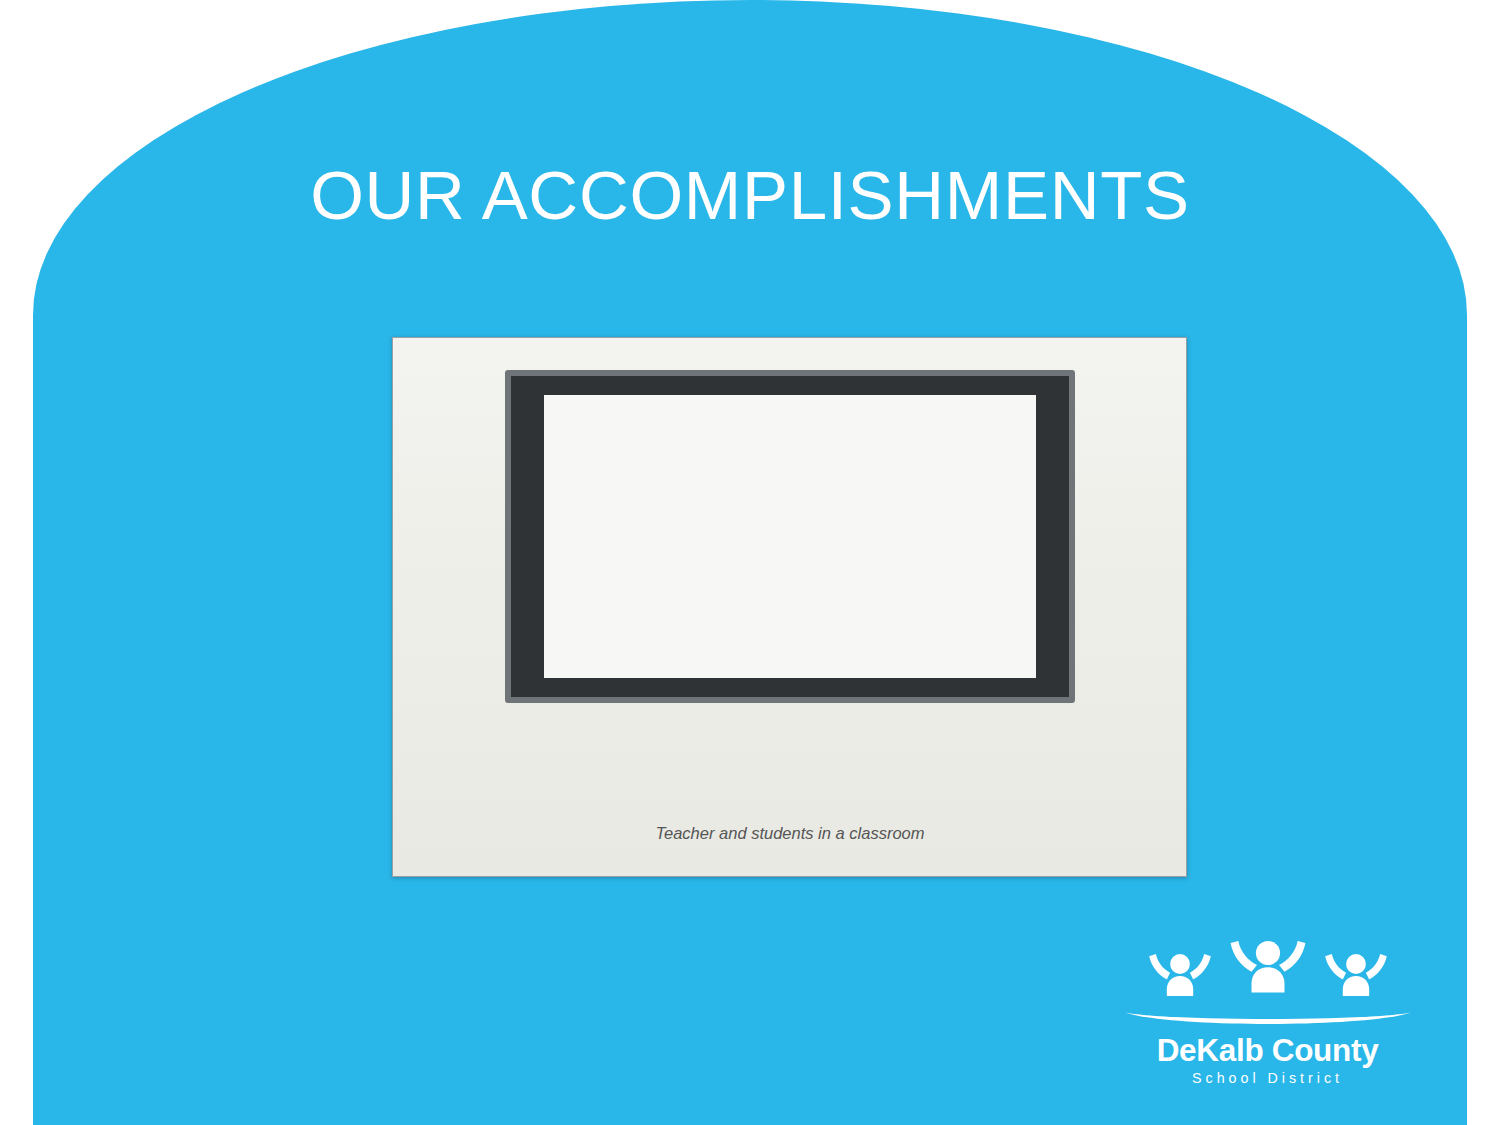OUR ACCOMPLISHMENTS
Teacher and students in a classroom
DeKalb County
School District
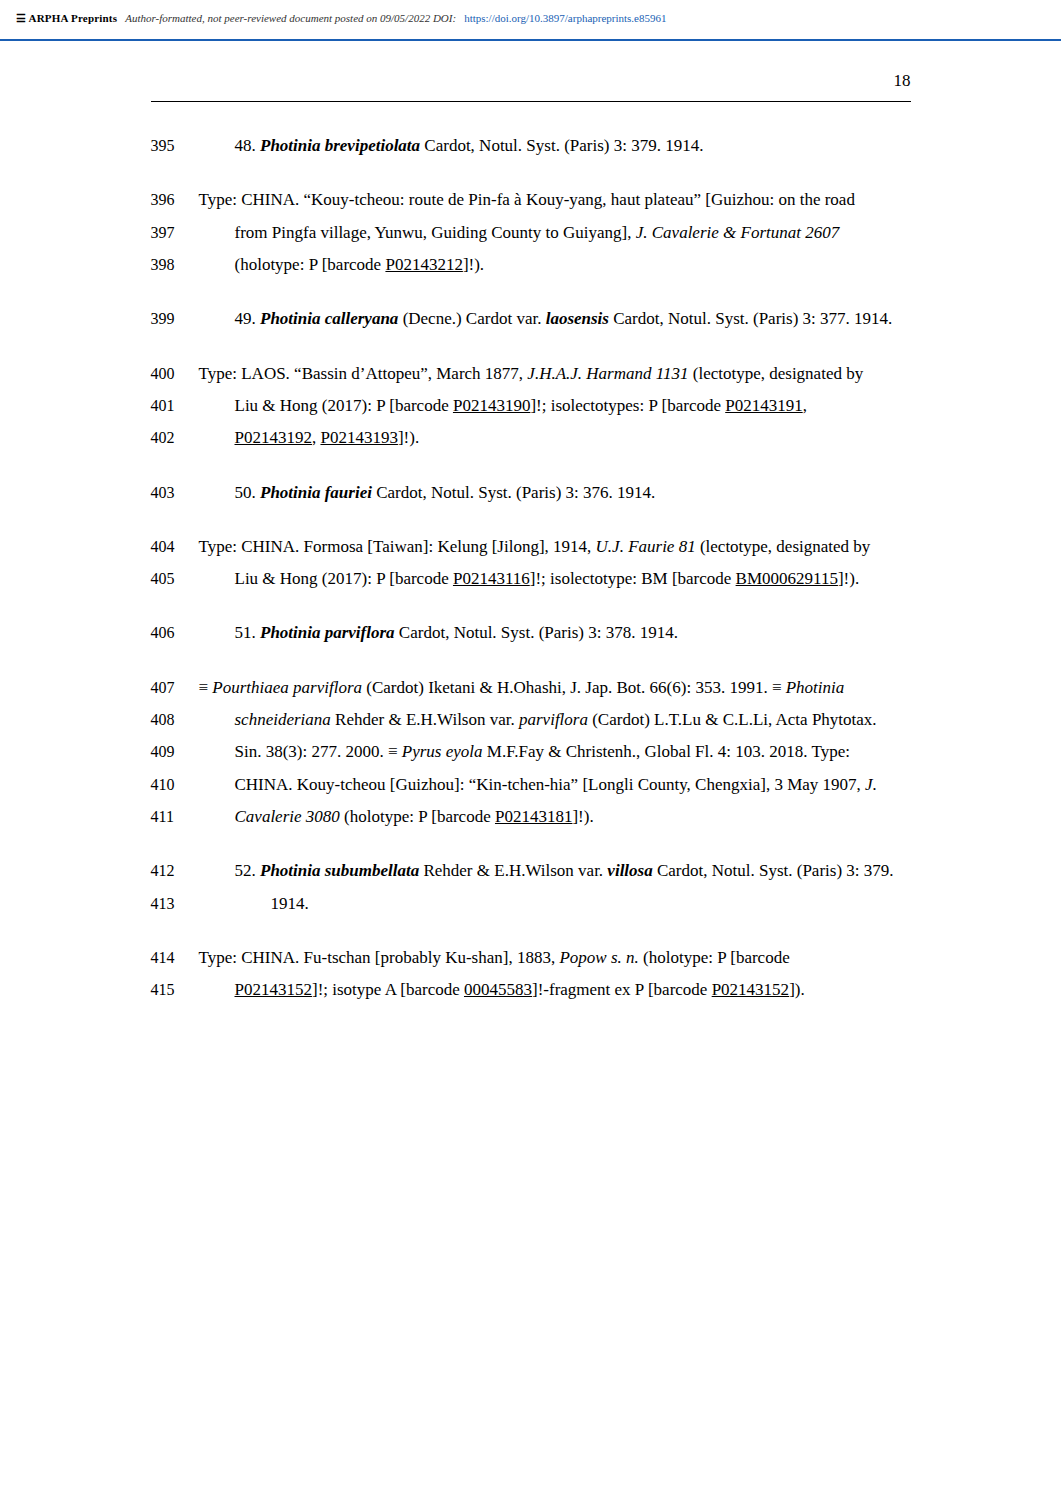☰ ARPHA Preprints Author-formatted, not peer-reviewed document posted on 09/05/2022 DOI: https://doi.org/10.3897/arphapreprints.e85961
18
395
48. Photinia brevipetiolata Cardot, Notul. Syst. (Paris) 3: 379. 1914.
396
Type: CHINA. “Kouy-tcheou: route de Pin-fa à Kouy-yang, haut plateau” [Guizhou: on the road
397
from Pingfa village, Yunwu, Guiding County to Guiyang], J. Cavalerie & Fortunat 2607
398
(holotype: P [barcode P02143212]!).
399
49. Photinia calleryana (Decne.) Cardot var. laosensis Cardot, Notul. Syst. (Paris) 3: 377. 1914.
400
Type: LAOS. “Bassin d’Attopeu”, March 1877, J.H.A.J. Harmand 1131 (lectotype, designated by
401
Liu & Hong (2017): P [barcode P02143190]!; isolectotypes: P [barcode P02143191,
402
P02143192, P02143193]!).
403
50. Photinia fauriei Cardot, Notul. Syst. (Paris) 3: 376. 1914.
404
Type: CHINA. Formosa [Taiwan]: Kelung [Jilong], 1914, U.J. Faurie 81 (lectotype, designated by
405
Liu & Hong (2017): P [barcode P02143116]!; isolectotype: BM [barcode BM000629115]!).
406
51. Photinia parviflora Cardot, Notul. Syst. (Paris) 3: 378. 1914.
407
≡ Pourthiaea parviflora (Cardot) Iketani & H.Ohashi, J. Jap. Bot. 66(6): 353. 1991. ≡ Photinia
408
schneideriana Rehder & E.H.Wilson var. parviflora (Cardot) L.T.Lu & C.L.Li, Acta Phytotax.
409
Sin. 38(3): 277. 2000. ≡ Pyrus eyola M.F.Fay & Christenh., Global Fl. 4: 103. 2018. Type:
410
CHINA. Kouy-tcheou [Guizhou]: “Kin-tchen-hia” [Longli County, Chengxia], 3 May 1907, J.
411
Cavalerie 3080 (holotype: P [barcode P02143181]!).
412
52. Photinia subumbellata Rehder & E.H.Wilson var. villosa Cardot, Notul. Syst. (Paris) 3: 379.
413
1914.
414
Type: CHINA. Fu-tschan [probably Ku-shan], 1883, Popow s. n. (holotype: P [barcode
415
P02143152]!; isotype A [barcode 00045583]!-fragment ex P [barcode P02143152]).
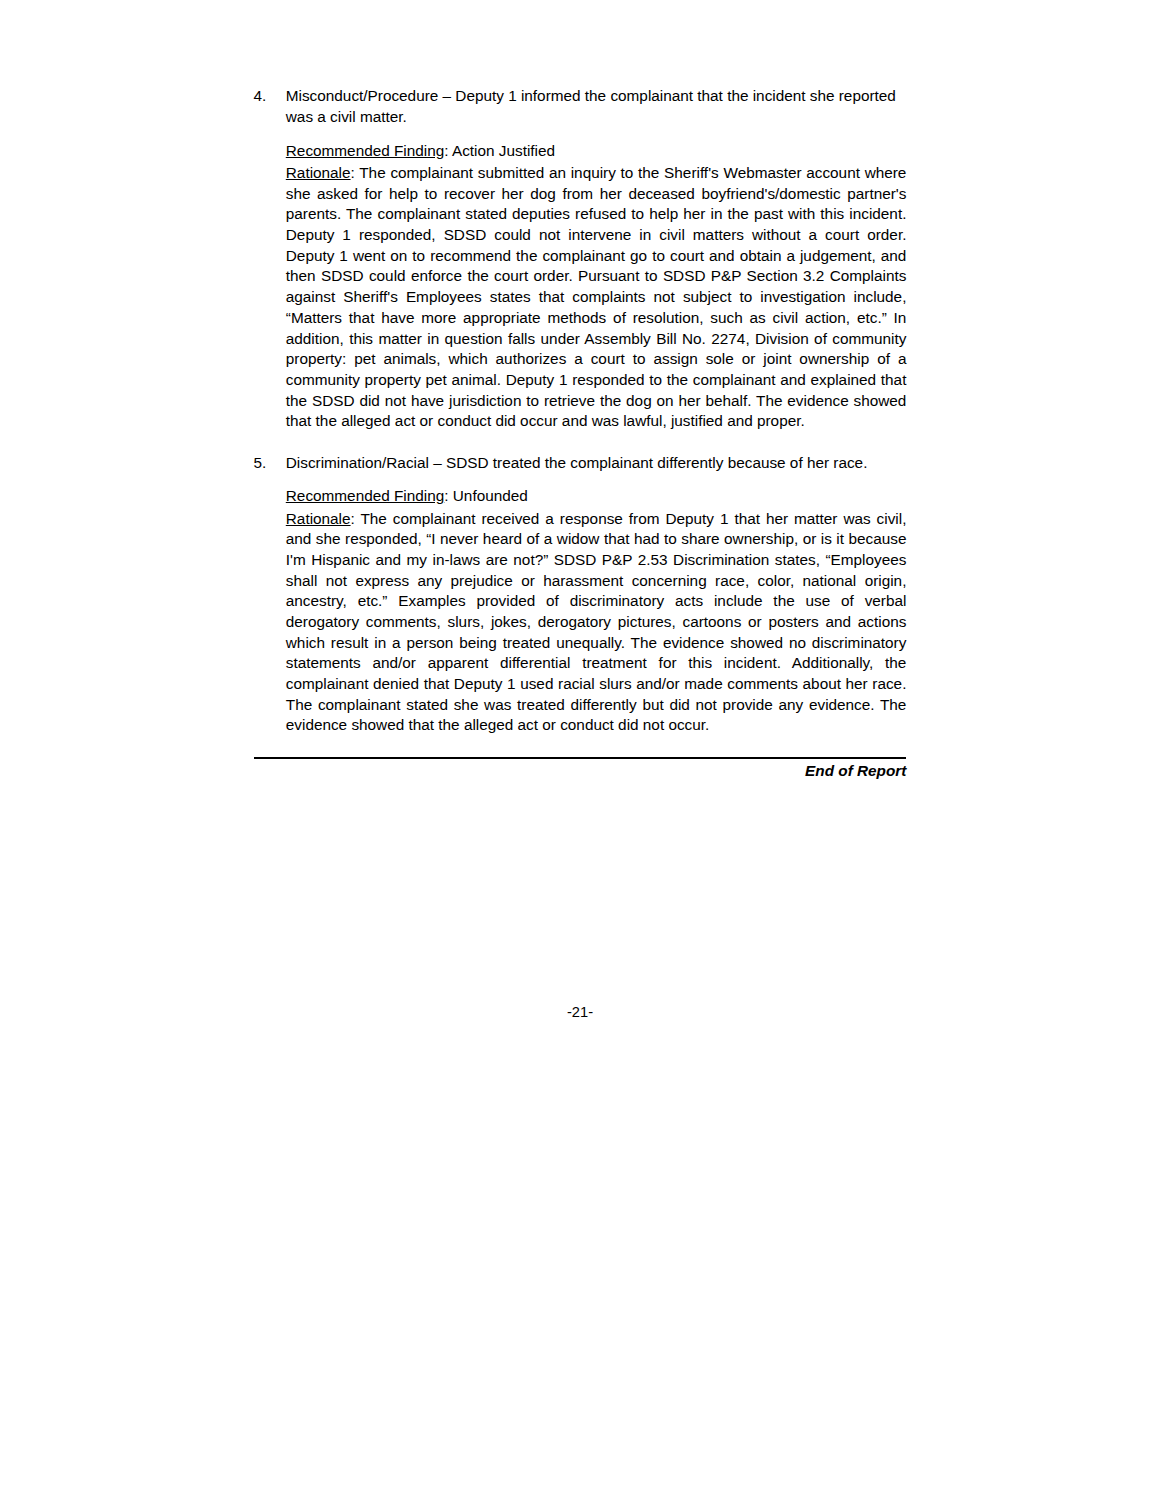4.
Misconduct/Procedure – Deputy 1 informed the complainant that the incident she reported was a civil matter.
Recommended Finding: Action Justified
Rationale: The complainant submitted an inquiry to the Sheriff's Webmaster account where she asked for help to recover her dog from her deceased boyfriend's/domestic partner's parents. The complainant stated deputies refused to help her in the past with this incident. Deputy 1 responded, SDSD could not intervene in civil matters without a court order. Deputy 1 went on to recommend the complainant go to court and obtain a judgement, and then SDSD could enforce the court order. Pursuant to SDSD P&P Section 3.2 Complaints against Sheriff's Employees states that complaints not subject to investigation include, “Matters that have more appropriate methods of resolution, such as civil action, etc.” In addition, this matter in question falls under Assembly Bill No. 2274, Division of community property: pet animals, which authorizes a court to assign sole or joint ownership of a community property pet animal. Deputy 1 responded to the complainant and explained that the SDSD did not have jurisdiction to retrieve the dog on her behalf. The evidence showed that the alleged act or conduct did occur and was lawful, justified and proper.
5.
Discrimination/Racial – SDSD treated the complainant differently because of her race.
Recommended Finding: Unfounded
Rationale: The complainant received a response from Deputy 1 that her matter was civil, and she responded, “I never heard of a widow that had to share ownership, or is it because I'm Hispanic and my in-laws are not?” SDSD P&P 2.53 Discrimination states, “Employees shall not express any prejudice or harassment concerning race, color, national origin, ancestry, etc.” Examples provided of discriminatory acts include the use of verbal derogatory comments, slurs, jokes, derogatory pictures, cartoons or posters and actions which result in a person being treated unequally. The evidence showed no discriminatory statements and/or apparent differential treatment for this incident. Additionally, the complainant denied that Deputy 1 used racial slurs and/or made comments about her race. The complainant stated she was treated differently but did not provide any evidence. The evidence showed that the alleged act or conduct did not occur.
End of Report
-21-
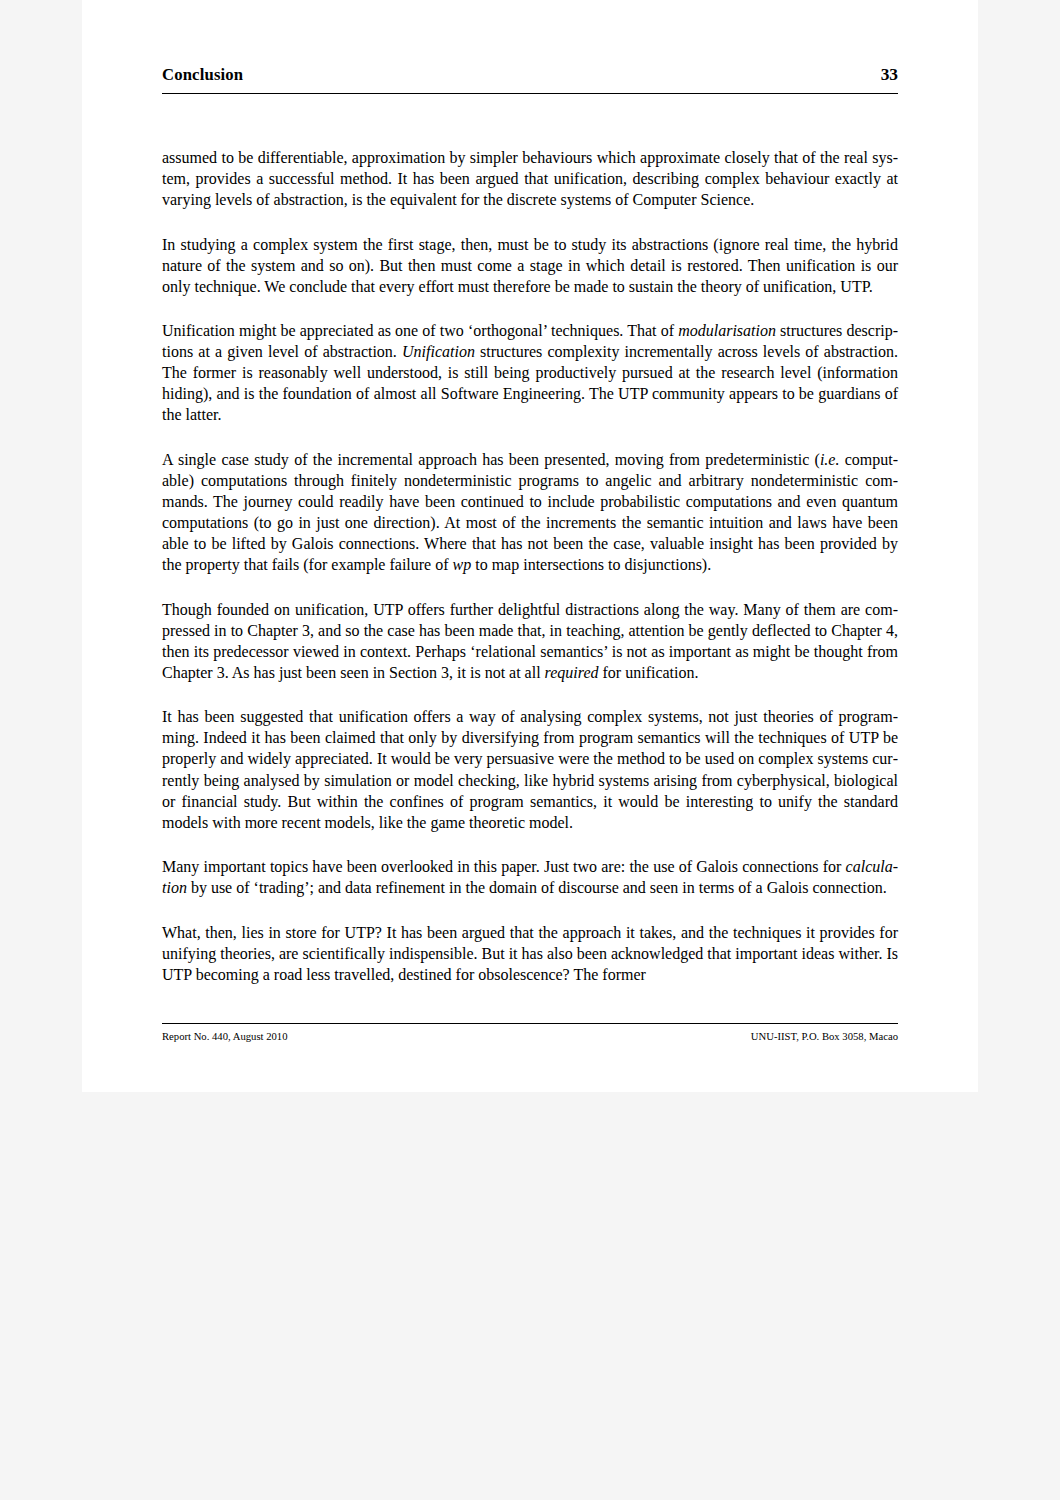Conclusion 33
assumed to be differentiable, approximation by simpler behaviours which approximate closely that of the real system, provides a successful method. It has been argued that unification, describing complex behaviour exactly at varying levels of abstraction, is the equivalent for the discrete systems of Computer Science.
In studying a complex system the first stage, then, must be to study its abstractions (ignore real time, the hybrid nature of the system and so on). But then must come a stage in which detail is restored. Then unification is our only technique. We conclude that every effort must therefore be made to sustain the theory of unification, UTP.
Unification might be appreciated as one of two ‘orthogonal’ techniques. That of modularisation structures descriptions at a given level of abstraction. Unification structures complexity incrementally across levels of abstraction. The former is reasonably well understood, is still being productively pursued at the research level (information hiding), and is the foundation of almost all Software Engineering. The UTP community appears to be guardians of the latter.
A single case study of the incremental approach has been presented, moving from predeterministic (i.e. computable) computations through finitely nondeterministic programs to angelic and arbitrary nondeterministic commands. The journey could readily have been continued to include probabilistic computations and even quantum computations (to go in just one direction). At most of the increments the semantic intuition and laws have been able to be lifted by Galois connections. Where that has not been the case, valuable insight has been provided by the property that fails (for example failure of wp to map intersections to disjunctions).
Though founded on unification, UTP offers further delightful distractions along the way. Many of them are compressed in to Chapter 3, and so the case has been made that, in teaching, attention be gently deflected to Chapter 4, then its predecessor viewed in context. Perhaps ‘relational semantics’ is not as important as might be thought from Chapter 3. As has just been seen in Section 3, it is not at all required for unification.
It has been suggested that unification offers a way of analysing complex systems, not just theories of programming. Indeed it has been claimed that only by diversifying from program semantics will the techniques of UTP be properly and widely appreciated. It would be very persuasive were the method to be used on complex systems currently being analysed by simulation or model checking, like hybrid systems arising from cyberphysical, biological or financial study. But within the confines of program semantics, it would be interesting to unify the standard models with more recent models, like the game theoretic model.
Many important topics have been overlooked in this paper. Just two are: the use of Galois connections for calculation by use of ‘trading’; and data refinement in the domain of discourse and seen in terms of a Galois connection.
What, then, lies in store for UTP? It has been argued that the approach it takes, and the techniques it provides for unifying theories, are scientifically indispensible. But it has also been acknowledged that important ideas wither. Is UTP becoming a road less travelled, destined for obsolescence? The former
Report No. 440, August 2010 UNU-IIST, P.O. Box 3058, Macao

==============================

Which of the lines above carry the string "designated"? Copy every one.

Answer for the task
Type: LAOS. “Bassin d’Attopeu”, March 1877, J.H.A.J. Harmand 1131 (lectotype, designated by
Type: CHINA. Formosa [Taiwan]: Kelung [Jilong], 1914, U.J. Faurie 81 (lectotype, designated by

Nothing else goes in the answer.